The translation of all that is that the Nielsen measurement business is the real cash cow, and all the rest is secondary, including US publications like the Hollywood Reporter and Billboard. VNU has not announced it is looking to sell its US publications.
How serious are private equity firms in achieving their goals? At the time Calhoun was lured from General Electric it was said it was with a package worth $100 million if he meets certain corporate goals. He no doubt is willing to do whatever it takes to earn that kind of money.

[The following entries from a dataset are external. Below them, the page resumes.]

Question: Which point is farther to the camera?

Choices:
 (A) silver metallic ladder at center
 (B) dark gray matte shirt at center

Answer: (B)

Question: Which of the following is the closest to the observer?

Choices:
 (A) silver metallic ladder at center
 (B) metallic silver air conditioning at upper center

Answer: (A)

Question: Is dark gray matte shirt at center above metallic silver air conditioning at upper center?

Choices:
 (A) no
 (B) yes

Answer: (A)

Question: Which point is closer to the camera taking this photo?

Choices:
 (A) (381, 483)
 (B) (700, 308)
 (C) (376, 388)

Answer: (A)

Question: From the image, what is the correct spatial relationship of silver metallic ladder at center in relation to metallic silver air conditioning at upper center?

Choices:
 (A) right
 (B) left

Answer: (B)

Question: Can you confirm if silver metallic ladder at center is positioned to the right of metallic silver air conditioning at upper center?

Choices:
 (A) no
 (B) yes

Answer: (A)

According to Thomson Financial, private equity firms like KKR and Blackstone have accounted for some $370 billion of the $1.4 trillion in US merger deals this year. That’s a lot of money being invested by people looking to make a lot of profit. And that usually translates into getting rid of those parts of a bought business, or people in those businesses, that don’t help meet tough financial targets. Bob Filek, a partner at PricewaterhouseCoopers, noted in a recent report that media was among those sectors that can expect the most activity in private equity deals next year.
For instance, in the US Intermedia Partners LP is buying 17 outdoor magazine titles from Primedia for $170 million and Readers Digest announced in November its sale to Ripplewood Holdings for $1.8 billion. But the real biggie was announced just last week in Europe when KKR, one the VNU owners, agreed with Permira Advisers to buy German TV broadcaster ProSieben Media for some €5.9 billion ($7.8 billion), planning to combine it with SBS Broadcasting that it already owns.

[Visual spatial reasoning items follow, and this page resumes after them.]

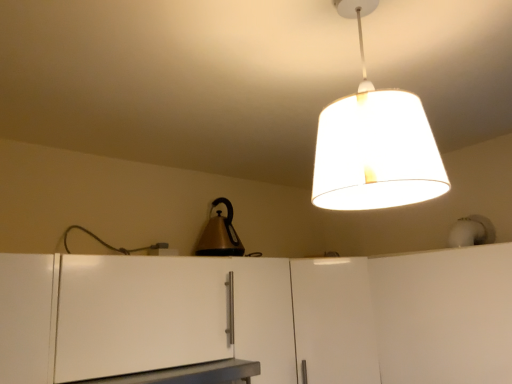
The width and height of the screenshot is (512, 384). Describe the element at coordinates (139, 314) in the screenshot. I see `white matte cabinet at lower left, the third cabinetry viewed from the right` at that location.

Where is `white matte cabinet at center, the 2th cabinetry positioned from the right`? white matte cabinet at center, the 2th cabinetry positioned from the right is located at coordinates (333, 321).

The width and height of the screenshot is (512, 384). I want to click on metallic gold kettle at center, so click(x=220, y=234).

Which of these two, white matte cabinet at lower right, acting as the 1th cabinetry starting from the right, or white matte cabinet at center, the 2th cabinetry positioned from the right, is bigger?

With larger size is white matte cabinet at lower right, acting as the 1th cabinetry starting from the right.

This screenshot has height=384, width=512. Identify the location of cabinetry located below the white matte cabinet at lower right, the third cabinetry viewed from the left (from the image's perspective). (333, 321).

How far apart are white matte cabinet at lower right, the third cabinetry viewed from the left, and white matte cabinet at center, placed as the second cabinetry when sorted from left to right?

white matte cabinet at lower right, the third cabinetry viewed from the left, and white matte cabinet at center, placed as the second cabinetry when sorted from left to right, are 21.39 centimeters apart.

Is white matte cabinet at lower right, the third cabinetry viewed from the left, completely or partially outside of white matte cabinet at center, placed as the second cabinetry when sorted from left to right?

Indeed, white matte cabinet at lower right, the third cabinetry viewed from the left, is completely outside white matte cabinet at center, placed as the second cabinetry when sorted from left to right.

The feeling in Germany is that TV advertising is expected to improve by 2008 and that is KKR’s and Permira’s target for shaking out all unnecessary costs in the combined company and putting it on the market by then for sale at a big fat profit.
All of which is why, when one looks at the possible Tribune sale which could come up in Q1, 2007, take a look where the money is coming from. Private equity investment is great for the seller, but for those who get sold it is just the beginning of worrying about one’s future.
Who in America really knows what VNU is? But mention Nielsen television ratings and other assorted ratings businesses and the company is far better recognized. And since the bulk of its business is in the US then what’s the point of using the initials of what was just a Dutch company? With that in mind the only real surprise is that it took the company’s new owners this long to rename the company to Nielsen Company.
The private equity groups, including Carlyle Group and Kohlberg Kravis Roberts & Co., that bought The Dutch company last August has been busy restructuring ever since, including placing all of its senior executives in New York although it still maintains offices in The Netherlands. It has cut around 4,000 jobs – it still has 42,000 employees -- and has agreed to sell its European business magazine division.
The company also publishes Billboard Magazine, Adweek, and The Hollywood Reporter but has said it does not intend to sell those titles, but will seek ways to bind them into the new company identity.